Reproduce verbatim the lines of the material below, starting at the line with "X0103318Y0100097D03*" and ending at the line with "X0136782Y0096160D03*", both inclusive; skip the rest.
-- Input records follows --
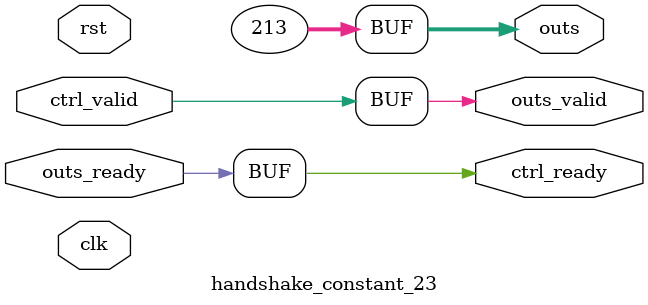
<source format=v>
`timescale 1ns / 1ps
module handshake_constant_23 #(
  parameter DATA_WIDTH = 32  // Default set to 32 bits
) (
  input                       clk,
  input                       rst,
  // Input Channel
  input                       ctrl_valid,
  output                      ctrl_ready,
  // Output Channel
  output [DATA_WIDTH - 1 : 0] outs,
  output                      outs_valid,
  input                       outs_ready
);
  assign outs       = 8'b11010101;
  assign outs_valid = ctrl_valid;
  assign ctrl_ready = outs_ready;

endmodule

</source>
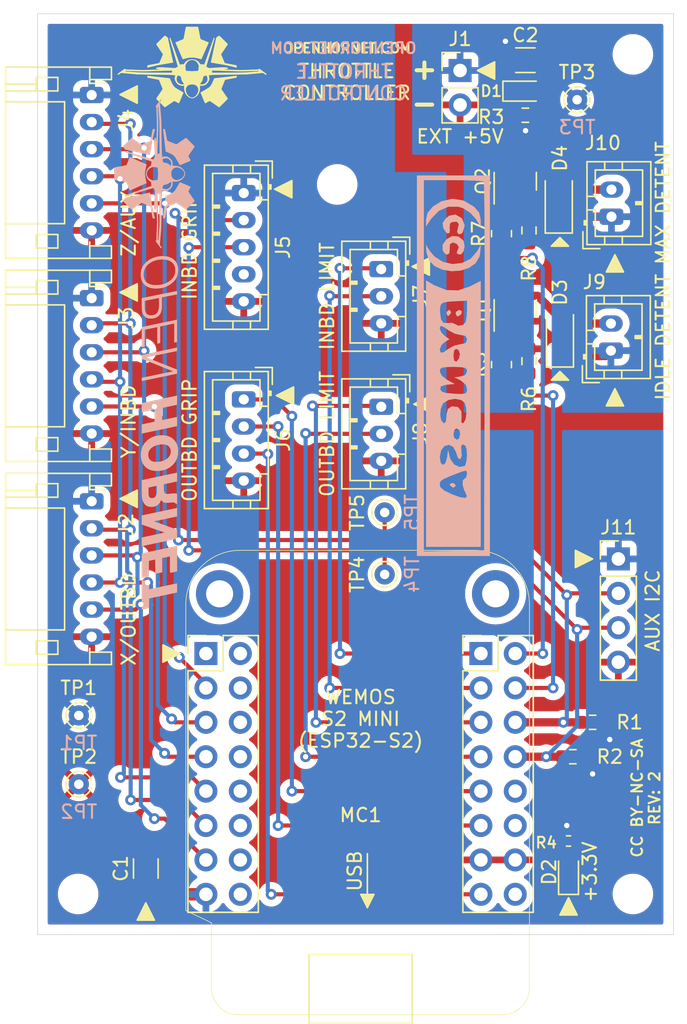
<source format=kicad_pcb>
(kicad_pcb (version 20221018) (generator pcbnew)

  (general
    (thickness 1.6)
  )

  (paper "A4")
  (layers
    (0 "F.Cu" mixed)
    (31 "B.Cu" mixed)
    (32 "B.Adhes" user "B.Adhesive")
    (33 "F.Adhes" user "F.Adhesive")
    (34 "B.Paste" user)
    (35 "F.Paste" user)
    (36 "B.SilkS" user "B.Silkscreen")
    (37 "F.SilkS" user "F.Silkscreen")
    (38 "B.Mask" user)
    (39 "F.Mask" user)
    (40 "Dwgs.User" user "User.Drawings")
    (41 "Cmts.User" user "User.Comments")
    (42 "Eco1.User" user "User.Eco1")
    (43 "Eco2.User" user "User.Eco2")
    (44 "Edge.Cuts" user)
    (45 "Margin" user)
    (46 "B.CrtYd" user "B.Courtyard")
    (47 "F.CrtYd" user "F.Courtyard")
    (48 "B.Fab" user)
    (49 "F.Fab" user)
  )

  (setup
    (stackup
      (layer "F.SilkS" (type "Top Silk Screen"))
      (layer "F.Paste" (type "Top Solder Paste"))
      (layer "F.Mask" (type "Top Solder Mask") (thickness 0.01))
      (layer "F.Cu" (type "copper") (thickness 0.035))
      (layer "dielectric 1" (type "core") (thickness 1.51) (material "FR4") (epsilon_r 4.5) (loss_tangent 0.02))
      (layer "B.Cu" (type "copper") (thickness 0.035))
      (layer "B.Mask" (type "Bottom Solder Mask") (thickness 0.01))
      (layer "B.Paste" (type "Bottom Solder Paste"))
      (layer "B.SilkS" (type "Bottom Silk Screen"))
      (copper_finish "None")
      (dielectric_constraints no)
    )
    (pad_to_mask_clearance 0)
    (aux_axis_origin 128.976 82.33)
    (grid_origin 164.282 137.194)
    (pcbplotparams
      (layerselection 0x00010fc_ffffffff)
      (plot_on_all_layers_selection 0x0000000_00000000)
      (disableapertmacros false)
      (usegerberextensions false)
      (usegerberattributes true)
      (usegerberadvancedattributes true)
      (creategerberjobfile true)
      (dashed_line_dash_ratio 12.000000)
      (dashed_line_gap_ratio 3.000000)
      (svgprecision 6)
      (plotframeref false)
      (viasonmask false)
      (mode 1)
      (useauxorigin false)
      (hpglpennumber 1)
      (hpglpenspeed 20)
      (hpglpendiameter 15.000000)
      (dxfpolygonmode true)
      (dxfimperialunits true)
      (dxfusepcbnewfont true)
      (psnegative false)
      (psa4output false)
      (plotreference true)
      (plotvalue true)
      (plotinvisibletext false)
      (sketchpadsonfab false)
      (subtractmaskfromsilk false)
      (outputformat 1)
      (mirror false)
      (drillshape 0)
      (scaleselection 1)
      (outputdirectory "manufacturing/gerbers")
    )
  )

  (net 0 "")
  (net 1 "GND")
  (net 2 "+3.3V")
  (net 3 "Net-(D1-A)")
  (net 4 "Net-(D2-A)")
  (net 5 "Net-(D3-A)")
  (net 6 "Net-(D4-A)")
  (net 7 "MISO")
  (net 8 "+5VA")
  (net 9 "MOSI")
  (net 10 "SCK")
  (net 11 "CSx")
  (net 12 "CSy")
  (net 13 "CSz")
  (net 14 "SCL")
  (net 15 "SDA")
  (net 16 "unconnected-(J5-Pin_4-Pad4)")
  (net 17 "EXT LTS")
  (net 18 "RAID{slash}FLIR")
  (net 19 "ATC ENGAGE")
  (net 20 "INBD MAX LIMIT")
  (net 21 "INBD IDLE LIMIT")
  (net 22 "OUTBD MAX LIMIT")
  (net 23 "OUTBD IDLE LIMIT")
  (net 24 "Net-(Q1-G)")
  (net 25 "Net-(Q2-G)")
  (net 26 "IDLE SOL SIG")
  (net 27 "MAX SOL SIG")
  (net 28 "unconnected-(MC1-IO14-Pad16)")
  (net 29 "unconnected-(MC1-IO8-Pad13)")
  (net 30 "unconnected-(MC1-IO6-Pad12)")
  (net 31 "unconnected-(MC1-IO2-Pad10)")
  (net 32 "unconnected-(MC1-IO4-Pad11)")
  (net 33 "unconnected-(MC1-IO1-Pad9)")
  (net 34 "unconnected-(MC1-EN-Pad1)")
  (net 35 "unconnected-(MC1-IO13-Pad15)")
  (net 36 "unconnected-(MC1-IO10-Pad14)")
  (net 37 "unconnected-(MC1-IO18{slash}DAC2-Pad29)")
  (net 38 "unconnected-(MC1-IO16-Pad30)")
  (net 39 "unconnected-(MC1-VBUS{slash}+5V-Pad32)")

  (footprint "Connector_JST:JST_PH_B2B-PH-K_1x02_P2.00mm_Vertical" (layer "F.Cu") (at 171.352 107.206 90))

  (footprint "Package_TO_SOT_SMD:SOT-23" (layer "F.Cu") (at 164.282 104.0955 90))

  (footprint "Connector_JST:JST_PH_B2B-PH-K_1x02_P2.00mm_Vertical" (layer "F.Cu") (at 171.394 97.316 90))

  (footprint "Capacitor_SMD:C_1206_3216Metric" (layer "F.Cu") (at 136.977 145.449 90))

  (footprint "Capacitor_SMD:C_1206_3216Metric" (layer "F.Cu") (at 165.03 85.759))

  (footprint "Connector_JST:JST_PH_B5B-PH-K_1x05_P2.00mm_Vertical" (layer "F.Cu") (at 144.216 95.57 -90))

  (footprint "MountingHole:MountingHole_2.5mm" (layer "F.Cu") (at 172.976 85.33))

  (footprint "Connector_JST:JST_PH_S6B-PH-K_1x06_P2.00mm_Horizontal" (layer "F.Cu") (at 132.976 88.33 -90))

  (footprint "Connector_JST:JST_PH_S6B-PH-K_1x06_P2.00mm_Horizontal" (layer "F.Cu") (at 132.976 103.33 -90))

  (footprint "Connector_JST:JST_PH_S6B-PH-K_1x06_P2.00mm_Horizontal" (layer "F.Cu") (at 132.976 118.33 -90))

  (footprint "MountingHole:MountingHole_2.5mm" (layer "F.Cu") (at 151.124 94.934))

  (footprint "MountingHole:MountingHole_2.5mm" (layer "F.Cu") (at 131.976 147.33))

  (footprint "MountingHole:MountingHole_2.5mm" (layer "F.Cu") (at 172.976 147.33))

  (footprint "KiCAD Libraries:OH_LOGO_ONLY_11x6mm" (layer "F.Cu") (at 140.406 86.394))

  (footprint "Package_TO_SOT_SMD:SOT-23" (layer "F.Cu") (at 164.282 94.6975 90))

  (footprint "Resistor_SMD:R_0402_1005Metric" (layer "F.Cu") (at 168.219 143.417))

  (footprint "OH_Footprints:TestPoint_THTPad_D1.5mm_Drill0.7mm" (layer "F.Cu") (at 132.024 134.146))

  (footprint "Diode_SMD:D_SOD-123F" (layer "F.Cu") (at 167.584 106.206 90))

  (footprint "Resistor_SMD:R_0805_2012Metric_Pad1.20x1.40mm_HandSolder" (layer "F.Cu") (at 163.266 98.57 90))

  (footprint "Resistor_SMD:R_0603_1608Metric" (layer "F.Cu") (at 169.997 134.654 180))

  (footprint "Connector_JST:JST_PH_B3B-PH-K_1x03_P2.00mm_Vertical" (layer "F.Cu") (at 154.376 101.19 -90))

  (footprint "OH_Footprints:TestPoint_THTPad_D1.5mm_Drill0.7mm" (layer "F.Cu") (at 168.854 88.68))

  (footprint "Resistor_SMD:R_0603_1608Metric_Pad0.98x0.95mm_HandSolder" (layer "F.Cu") (at 165.298 107.984 90))

  (footprint "Connector_JST:JST_PH_B4B-PH-K_1x04_P2.00mm_Vertical" (layer "F.Cu") (at 144.216 110.81 -90))

  (footprint "OH_Footprints:TestPoint_THTPad_D1.5mm_Drill0.7mm" (layer "F.Cu") (at 132.024 139.226))

  (footprint "Diode_SMD:D_SOD-123F" (layer "F.Cu") (at 167.499 96.316 90))

  (footprint "OH_Footprints:TestPoint_THTPad_D1.5mm_Drill0.7mm" (layer "F.Cu") (at 154.63 119.16 90))

  (footprint "Resistor_SMD:R_0603_1608Metric_Pad0.98x0.95mm_HandSolder" (layer "F.Cu")
    (tstamp 9aaff98b-9bb6-4016-b8a0-752b8401f0be)
    (at 165.298 98.332 90)
    (descr "Resistor SMD 0603 (1608 Metric), square (rectangular) end terminal, IPC_7351 nominal with elongated pad for handsoldering. (Body size source: IPC-SM-782 page 72, https://www.pcb-3d.com/wordpress/wp-content/uploads/ipc-sm-782a_amendment_1_and_2.pdf), generated with kicad-footprint-generator")
    (tags "resistor handsolder")
    (property "LCSC" "C25804")
    (property "PN" "0603WAF1002T
... [575320 chars truncated]
</source>
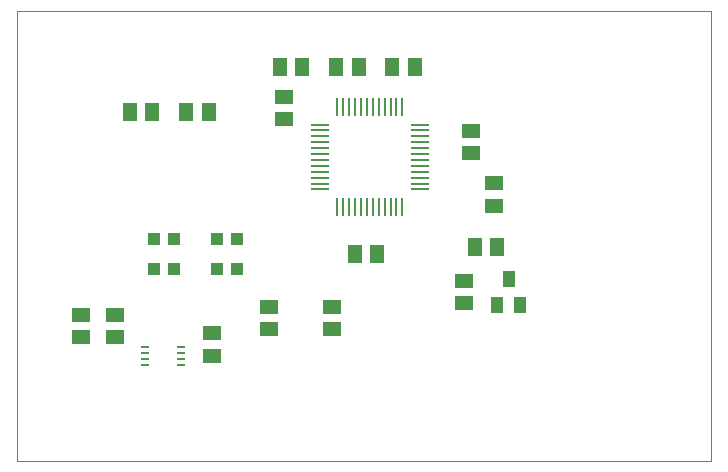
<source format=gbp>
G75*
%MOIN*%
%OFA0B0*%
%FSLAX25Y25*%
%IPPOS*%
%LPD*%
%AMOC8*
5,1,8,0,0,1.08239X$1,22.5*
%
%ADD10C,0.00000*%
%ADD11R,0.02953X0.00984*%
%ADD12R,0.05906X0.05118*%
%ADD13R,0.05906X0.01102*%
%ADD14R,0.01102X0.05906*%
%ADD15R,0.05118X0.05906*%
%ADD16R,0.03937X0.05512*%
%ADD17R,0.03937X0.04331*%
D10*
X0002550Y0001800D02*
X0002550Y0151761D01*
X0233751Y0151761D01*
X0233751Y0001800D01*
X0002550Y0001800D01*
D11*
X0045001Y0033847D03*
X0045001Y0035816D03*
X0045001Y0037784D03*
X0045001Y0039753D03*
X0057206Y0039753D03*
X0057206Y0037784D03*
X0057206Y0035816D03*
X0057206Y0033847D03*
D12*
X0067550Y0036810D03*
X0067550Y0044290D03*
X0086300Y0045560D03*
X0086300Y0053040D03*
X0107550Y0053040D03*
X0107550Y0045560D03*
X0151300Y0054310D03*
X0151300Y0061790D03*
X0161300Y0086810D03*
X0161300Y0094290D03*
X0153800Y0104310D03*
X0153800Y0111790D03*
X0091300Y0115560D03*
X0091300Y0123040D03*
X0035050Y0050540D03*
X0023800Y0050540D03*
X0023800Y0043060D03*
X0035050Y0043060D03*
D13*
X0103318Y0092223D03*
X0103318Y0094192D03*
X0103318Y0096160D03*
X0103318Y0098129D03*
X0103318Y0100097D03*
X0103318Y0102066D03*
X0103318Y0104034D03*
X0103318Y0106003D03*
X0103318Y0107971D03*
X0103318Y0109940D03*
X0103318Y0111908D03*
X0103318Y0113877D03*
X0136782Y0113877D03*
X0136782Y0111908D03*
X0136782Y0109940D03*
X0136782Y0107971D03*
X0136782Y0106003D03*
X0136782Y0104034D03*
X0136782Y0102066D03*
X0136782Y0100097D03*
X0136782Y0098129D03*
X0136782Y0096160D03*
X0136782Y0094192D03*
X0136782Y0092223D03*
D14*
X0130877Y0086318D03*
X0128908Y0086318D03*
X0126940Y0086318D03*
X0124971Y0086318D03*
X0123003Y0086318D03*
X0121034Y0086318D03*
X0119066Y0086318D03*
X0117097Y0086318D03*
X0115129Y0086318D03*
X0113160Y0086318D03*
X0111192Y0086318D03*
X0109223Y0086318D03*
X0109223Y0119782D03*
X0111192Y0119782D03*
X0113160Y0119782D03*
X0115129Y0119782D03*
X0117097Y0119782D03*
X0119066Y0119782D03*
X0121034Y0119782D03*
X0123003Y0119782D03*
X0124971Y0119782D03*
X0126940Y0119782D03*
X0128908Y0119782D03*
X0130877Y0119782D03*
D15*
X0127560Y0133050D03*
X0135040Y0133050D03*
X0116290Y0133050D03*
X0108810Y0133050D03*
X0097540Y0133050D03*
X0090060Y0133050D03*
X0066290Y0118050D03*
X0058810Y0118050D03*
X0047540Y0118050D03*
X0040060Y0118050D03*
X0115060Y0070550D03*
X0122540Y0070550D03*
X0155060Y0073050D03*
X0162540Y0073050D03*
D16*
X0166300Y0062381D03*
X0162560Y0053719D03*
X0170040Y0053719D03*
D17*
X0075896Y0065550D03*
X0069204Y0065550D03*
X0069204Y0075550D03*
X0075896Y0075550D03*
X0054646Y0075550D03*
X0047954Y0075550D03*
X0047954Y0065550D03*
X0054646Y0065550D03*
M02*

</source>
-- Input records concluded --
◆ Result for this exercise
X0103318Y0100097D03*
X0103318Y0102066D03*
X0103318Y0104034D03*
X0103318Y0106003D03*
X0103318Y0107971D03*
X0103318Y0109940D03*
X0103318Y0111908D03*
X0103318Y0113877D03*
X0136782Y0113877D03*
X0136782Y0111908D03*
X0136782Y0109940D03*
X0136782Y0107971D03*
X0136782Y0106003D03*
X0136782Y0104034D03*
X0136782Y0102066D03*
X0136782Y0100097D03*
X0136782Y0098129D03*
X0136782Y0096160D03*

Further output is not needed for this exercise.